In later, mystical Jewish interpretations, people often interpreted the Book of Esther as being a kind of code describing the spiritual experience. When Esther rises up to become queen, it really means that she is a soul who has redeemed herself and her people from the consequences of sin by rising up to a higher spiritual state through prayer. Every single event in the story is read as describing both a historical event and an inner truth about the life of the soul and the way individual people are redeemed from evil. (Source).
Esther isn't too graphic, but any book that prominently features a massacre (in this case, both a failed one and a successful one) is obviously going to be something more than PG-13 rated. The Book of Esther excels at violence—75,000 people get killed in the provinces and a guy gets hanged to death on a really big gallows. So, yeah—we're going with a definite R.
Jean Racine, Esther
Jean Racine was considered the master of French tragedy in his day (the seventeenth-century day, that is). However, his play about Esther isn't all that tragic. After all, Esther wins the day and everything. (The play was originally written to be educational.
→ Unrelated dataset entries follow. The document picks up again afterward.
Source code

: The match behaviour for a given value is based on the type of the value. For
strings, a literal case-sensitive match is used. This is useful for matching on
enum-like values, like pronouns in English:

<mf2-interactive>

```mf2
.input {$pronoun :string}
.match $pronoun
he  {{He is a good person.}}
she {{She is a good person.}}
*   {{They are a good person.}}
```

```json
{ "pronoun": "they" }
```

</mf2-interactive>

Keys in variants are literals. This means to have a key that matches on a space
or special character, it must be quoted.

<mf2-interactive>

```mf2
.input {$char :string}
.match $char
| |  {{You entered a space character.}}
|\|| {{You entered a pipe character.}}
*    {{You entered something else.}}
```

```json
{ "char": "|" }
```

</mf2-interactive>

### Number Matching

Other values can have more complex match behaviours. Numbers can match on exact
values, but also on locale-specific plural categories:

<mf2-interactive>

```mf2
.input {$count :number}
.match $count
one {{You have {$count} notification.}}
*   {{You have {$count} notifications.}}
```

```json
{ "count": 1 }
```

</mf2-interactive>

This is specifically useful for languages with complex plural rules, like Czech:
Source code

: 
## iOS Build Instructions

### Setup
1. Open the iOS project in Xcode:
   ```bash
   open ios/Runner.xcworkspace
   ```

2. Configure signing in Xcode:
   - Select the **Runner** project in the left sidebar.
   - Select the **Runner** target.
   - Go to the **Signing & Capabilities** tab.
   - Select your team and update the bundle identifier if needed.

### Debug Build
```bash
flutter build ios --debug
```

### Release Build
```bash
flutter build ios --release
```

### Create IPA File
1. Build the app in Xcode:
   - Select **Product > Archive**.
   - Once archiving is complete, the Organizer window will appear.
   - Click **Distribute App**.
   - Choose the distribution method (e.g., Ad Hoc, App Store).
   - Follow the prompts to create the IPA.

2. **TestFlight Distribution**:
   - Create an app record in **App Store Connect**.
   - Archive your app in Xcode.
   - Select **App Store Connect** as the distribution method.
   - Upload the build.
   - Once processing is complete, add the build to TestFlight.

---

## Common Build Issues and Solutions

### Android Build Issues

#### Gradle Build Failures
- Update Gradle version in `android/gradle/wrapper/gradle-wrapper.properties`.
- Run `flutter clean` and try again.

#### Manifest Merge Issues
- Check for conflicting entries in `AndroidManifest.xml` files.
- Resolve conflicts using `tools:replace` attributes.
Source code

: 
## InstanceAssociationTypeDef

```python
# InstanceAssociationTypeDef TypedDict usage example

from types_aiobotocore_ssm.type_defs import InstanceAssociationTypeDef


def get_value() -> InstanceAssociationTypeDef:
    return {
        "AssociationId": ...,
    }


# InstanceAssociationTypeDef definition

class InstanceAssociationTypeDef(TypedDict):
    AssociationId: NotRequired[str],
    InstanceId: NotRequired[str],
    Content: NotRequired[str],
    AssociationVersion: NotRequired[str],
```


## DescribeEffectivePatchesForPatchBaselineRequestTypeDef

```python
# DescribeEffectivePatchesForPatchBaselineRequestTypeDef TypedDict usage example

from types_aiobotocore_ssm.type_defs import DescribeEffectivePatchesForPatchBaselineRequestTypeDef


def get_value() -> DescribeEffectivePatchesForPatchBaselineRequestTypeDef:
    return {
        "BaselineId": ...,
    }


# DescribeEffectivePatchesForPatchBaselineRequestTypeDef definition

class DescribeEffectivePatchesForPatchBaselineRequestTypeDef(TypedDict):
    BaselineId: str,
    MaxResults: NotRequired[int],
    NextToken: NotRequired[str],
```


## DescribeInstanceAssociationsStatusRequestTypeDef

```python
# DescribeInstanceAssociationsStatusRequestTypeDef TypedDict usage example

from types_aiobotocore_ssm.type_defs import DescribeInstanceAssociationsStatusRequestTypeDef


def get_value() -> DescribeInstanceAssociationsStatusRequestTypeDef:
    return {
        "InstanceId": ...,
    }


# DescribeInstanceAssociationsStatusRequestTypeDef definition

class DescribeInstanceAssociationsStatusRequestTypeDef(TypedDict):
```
It was performed for students at a school for upper-class girls, encouraging them to emulate Esther's model.)
Debra Sparks, Good for the Jews
This award-winning book takes the story of Esther and—altering it significantly—changes the setting to modern day Madison, Wisconsin. There's apparently lots of stuff in here that wasn't in the original Esther—it features more sex scenes, suicide, and high school intrigue than the original (which featured… er, none of those things).
An important member of the uber-powerful Medici family in sixteenth-century Florence, Tornabuoni was also a poet who often wrote about biblical heroines like Esther and Judith. You can read more about her in this article.
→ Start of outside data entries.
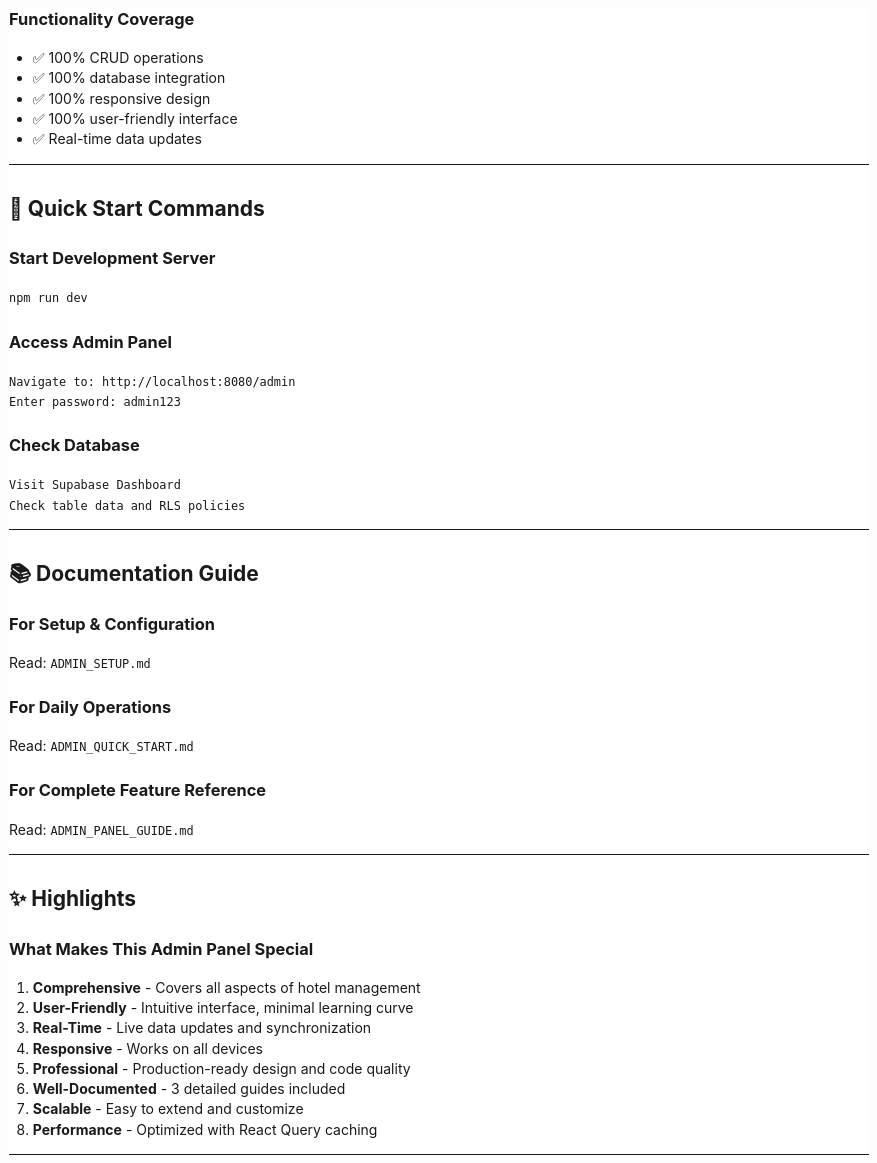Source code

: ### Functionality Coverage
- ✅ 100% CRUD operations
- ✅ 100% database integration
- ✅ 100% responsive design
- ✅ 100% user-friendly interface
- ✅ Real-time data updates

---

## 📝 Quick Start Commands

### Start Development Server
```bash
npm run dev
```

### Access Admin Panel
```
Navigate to: http://localhost:8080/admin
Enter password: admin123
```

### Check Database
```
Visit Supabase Dashboard
Check table data and RLS policies
```

---

## 📚 Documentation Guide

### For Setup & Configuration
Read: `ADMIN_SETUP.md`

### For Daily Operations
Read: `ADMIN_QUICK_START.md`

### For Complete Feature Reference
Read: `ADMIN_PANEL_GUIDE.md`

---

## ✨ Highlights

### What Makes This Admin Panel Special

1. **Comprehensive** - Covers all aspects of hotel management
2. **User-Friendly** - Intuitive interface, minimal learning curve
3. **Real-Time** - Live data updates and synchronization
4. **Responsive** - Works on all devices
5. **Professional** - Production-ready design and code quality
6. **Well-Documented** - 3 detailed guides included
7. **Scalable** - Easy to extend and customize
8. **Performance** - Optimized with React Query caching

---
In this HBO movie about the Florida recount in the 2000 Bush v. Gore election, Florida's former secretary of state, Katherine Harris (played by Laura Dern) compares herself to Esther at one point, stating that she's helping to save Florida's Jews by getting the election to run in Bush's favor (the dialogue isn't meant to be historically accurate—it's imaginary, for the record).
The Royal Tenenbaums
The Royal Tenenbaums has absolutely nothing to do with the Book of Esther. But one of the kids in the movie does have a pet hawk named Mordecai. In a semi-famous scene, The Beatles' "Hey Jude" plays as Mordecai sails into the air, enjoying a freedom unattainable by the movie's damaged characters. Check out the action here.
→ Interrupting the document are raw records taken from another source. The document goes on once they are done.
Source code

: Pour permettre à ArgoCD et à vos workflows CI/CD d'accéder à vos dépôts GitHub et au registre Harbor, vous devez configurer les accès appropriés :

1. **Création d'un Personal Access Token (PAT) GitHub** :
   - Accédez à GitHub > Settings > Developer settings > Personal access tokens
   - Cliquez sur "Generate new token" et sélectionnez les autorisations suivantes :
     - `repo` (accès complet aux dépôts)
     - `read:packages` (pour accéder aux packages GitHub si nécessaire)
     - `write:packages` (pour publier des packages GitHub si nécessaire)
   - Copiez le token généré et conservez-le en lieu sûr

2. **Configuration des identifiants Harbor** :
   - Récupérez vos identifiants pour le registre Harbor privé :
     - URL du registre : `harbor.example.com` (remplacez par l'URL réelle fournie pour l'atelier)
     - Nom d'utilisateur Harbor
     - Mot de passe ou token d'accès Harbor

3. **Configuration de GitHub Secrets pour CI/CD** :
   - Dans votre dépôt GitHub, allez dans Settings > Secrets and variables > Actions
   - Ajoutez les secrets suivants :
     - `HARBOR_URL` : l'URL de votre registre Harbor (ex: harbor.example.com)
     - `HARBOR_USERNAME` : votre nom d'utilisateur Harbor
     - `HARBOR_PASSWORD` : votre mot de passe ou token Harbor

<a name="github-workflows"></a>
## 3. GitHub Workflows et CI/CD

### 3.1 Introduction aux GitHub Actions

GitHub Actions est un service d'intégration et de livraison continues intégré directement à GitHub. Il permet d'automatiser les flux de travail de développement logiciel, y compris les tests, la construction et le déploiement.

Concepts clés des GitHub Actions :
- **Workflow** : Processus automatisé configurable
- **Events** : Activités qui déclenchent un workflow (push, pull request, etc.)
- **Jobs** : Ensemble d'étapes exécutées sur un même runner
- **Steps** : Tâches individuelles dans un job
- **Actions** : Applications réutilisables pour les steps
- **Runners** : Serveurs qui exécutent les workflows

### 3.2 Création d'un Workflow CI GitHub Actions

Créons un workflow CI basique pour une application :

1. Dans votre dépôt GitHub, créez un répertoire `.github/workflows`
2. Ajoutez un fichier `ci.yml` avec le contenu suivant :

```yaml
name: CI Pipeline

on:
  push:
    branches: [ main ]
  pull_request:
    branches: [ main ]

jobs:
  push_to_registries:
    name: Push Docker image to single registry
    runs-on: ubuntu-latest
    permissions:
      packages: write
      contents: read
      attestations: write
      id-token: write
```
In this veggie version of the Esther story (an episode from the Veggie Tales Christian TV series), Haman isn't going to kill the Jews—but he does want to send them to the "Island of Perpetual Tickling." (And Vashti gets thrown out for refusing to make the king a midnight sandwich). It has the same message as the Book of Esther (having courage to do what's right), but it tones down the subject matter to make it appropriate for kids.